Four Ways to Succeed at Marketing in the Age of Information Overload
Successful marketers today feel intense pressure to know everything (and know it well).
Marketers must master multiple tools, cramming as much knowledge and expertise as possible into their brains.
Considering the resulting information overload marketers face, it’s a small miracle they retain much of anything.
It’s certainly possible to get by being “just OK” at all the marketing techniques out there, but this jack-of-all-trades approach doesn’t fuel success.
It’s better to prioritize the marketing niches we as marketers would like to master, absorbing the maximum amount of information on one marketing aspect before moving on to another.
We might be stuck in multitool hell, but that doesn’t mean we can’t fight our way out.
By honing specific skills and developing true expertise, it’s possible to craft successful marketing campaigns without losing our edge — or sacrificing our sanity.
Can Technology Help Overcome Information Overload?
Every facet of the marketing world has a technology element designed to enable its success.
Content management, content personalization, and marketing automation systems streamline cumbersome processes, but they still require someone to learn how to use them, exploit their strengths, and measure their effectiveness.
Each of these facets can be a discipline unto itself, though.
Aside from inventing a time machine, it’s impossible to master every area of the ever-expanding marketing world at once.
And don’t forget the time necessary for ongoing maintenance to keep programs, campaigns, data, and resources easily accessible and efficient.

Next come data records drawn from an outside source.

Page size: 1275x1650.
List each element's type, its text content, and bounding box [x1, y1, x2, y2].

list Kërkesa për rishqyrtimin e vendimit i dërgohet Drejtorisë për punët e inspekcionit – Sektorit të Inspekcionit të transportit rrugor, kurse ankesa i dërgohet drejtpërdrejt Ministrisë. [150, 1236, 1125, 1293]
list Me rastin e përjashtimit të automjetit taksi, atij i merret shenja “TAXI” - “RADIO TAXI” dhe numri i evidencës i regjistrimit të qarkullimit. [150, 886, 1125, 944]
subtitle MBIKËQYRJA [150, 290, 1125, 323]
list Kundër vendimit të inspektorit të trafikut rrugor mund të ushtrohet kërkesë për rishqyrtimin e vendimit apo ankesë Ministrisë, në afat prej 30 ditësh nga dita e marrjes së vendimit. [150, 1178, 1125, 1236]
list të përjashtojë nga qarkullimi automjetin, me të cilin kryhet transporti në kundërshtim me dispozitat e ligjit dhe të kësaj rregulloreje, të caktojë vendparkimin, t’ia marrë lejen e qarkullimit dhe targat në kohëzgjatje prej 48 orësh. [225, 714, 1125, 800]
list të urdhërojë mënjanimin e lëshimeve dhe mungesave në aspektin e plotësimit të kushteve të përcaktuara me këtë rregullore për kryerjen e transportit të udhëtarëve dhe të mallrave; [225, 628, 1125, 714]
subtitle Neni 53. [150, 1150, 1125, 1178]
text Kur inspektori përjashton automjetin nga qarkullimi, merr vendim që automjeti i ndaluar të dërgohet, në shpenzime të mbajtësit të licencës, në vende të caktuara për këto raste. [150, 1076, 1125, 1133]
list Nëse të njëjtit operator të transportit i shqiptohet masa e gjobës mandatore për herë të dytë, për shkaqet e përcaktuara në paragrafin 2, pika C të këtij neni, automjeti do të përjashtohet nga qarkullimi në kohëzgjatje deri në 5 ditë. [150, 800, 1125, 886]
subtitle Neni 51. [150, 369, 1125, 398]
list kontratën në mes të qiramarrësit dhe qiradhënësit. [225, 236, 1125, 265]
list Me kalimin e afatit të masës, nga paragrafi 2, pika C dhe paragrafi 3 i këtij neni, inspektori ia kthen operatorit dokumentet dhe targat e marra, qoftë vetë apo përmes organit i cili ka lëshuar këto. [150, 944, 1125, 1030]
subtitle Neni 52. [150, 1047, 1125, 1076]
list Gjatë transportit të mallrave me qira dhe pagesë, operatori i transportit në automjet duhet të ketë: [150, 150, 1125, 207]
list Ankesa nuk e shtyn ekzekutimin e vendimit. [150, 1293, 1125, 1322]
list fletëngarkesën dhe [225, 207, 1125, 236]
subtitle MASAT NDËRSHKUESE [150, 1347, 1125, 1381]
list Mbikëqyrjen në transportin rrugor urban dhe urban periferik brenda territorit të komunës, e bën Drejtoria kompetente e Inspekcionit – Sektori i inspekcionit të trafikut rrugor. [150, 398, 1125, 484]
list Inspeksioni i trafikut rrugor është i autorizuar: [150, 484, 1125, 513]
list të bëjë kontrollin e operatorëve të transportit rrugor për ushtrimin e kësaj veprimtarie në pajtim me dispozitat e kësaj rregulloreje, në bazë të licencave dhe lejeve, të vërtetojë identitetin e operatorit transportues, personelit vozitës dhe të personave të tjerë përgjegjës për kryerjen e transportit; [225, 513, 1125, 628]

It quickly becomes overwhelming.
Thankfully, you don’t have to be MacGyver to defuse this marketing tech time bomb.
By narrowing your focus and concentrating on one piece of the puzzle at a time, you can become a marketing master without falling victim to information overload.
Find Your Machete
Suppose you had to harvest a field of sugarcane.
Would you use the tiny blade of a Swiss army knife, or would you pick up a razor-sharp machete?
It’s important to choose the right tool for the job.
A machete will clearly get you a lot farther much faster.
You might feel the compulsion to know a little about a lot of different subjects, but it’s much better to pick one discipline and really excel.
Once you’ve mastered one skill, move on to the next.
You’ll slowly expand your tool kit without overextending yourself.
Don’t Boil the Ocean
Instead of running up against a gargantuan task, break it down into smaller steps that move you toward your ultimate goal.
Rome wasn’t built in a day.
Likewise, it takes time to build your marketing expertise.
Hammer out a schedule, put your head down, and ignore everything other than what you’ve planned until you’ve made some progress.
Always Strive to Learn
Set aside time to learn, even if that means doing it on your own time.
Look for opportunities to expand your knowledge while exercising, driving, or commuting.
I achieved Content Marketing Institute certification from the comfort of my treadmill, watching a course every morning while I ran and then taking a quiz before work.
Every little bit counts.
Bring Friends Along for the Ride
Ask your colleagues to share their knowledge.
You might not become an instant master of a colleague’s chosen discipline — and that’s not the goal — but you can absorb a lot of information in a short amount of time by leveraging his or her expertise.
Take a co-worker out to lunch, and bring along a list of questions.
You’ll be amazed at how much you can learn over the course of an hour.
Take a Load Off
Marketers are slowly getting a grip on this information overload.
A recent study found 62 percent of North American B2B marketers felt their organizations were better at content marketing than they were a year earlier.
A renewed focus on content creation and strategy.
Technology will eventually streamline marketing processes, pushing us to the point where we can manage everything we need to deploy, manage, and measure a campaign from a single portal.
Digital marketing as a whole will become much more refined — and less chaotic — than it is today.
In the meantime, pick a channel, and work to build your expertise.
That specialization will be infinitely more useful than a scattershot approach that leaves you with odds and ends of knowledge in a dozen different areas.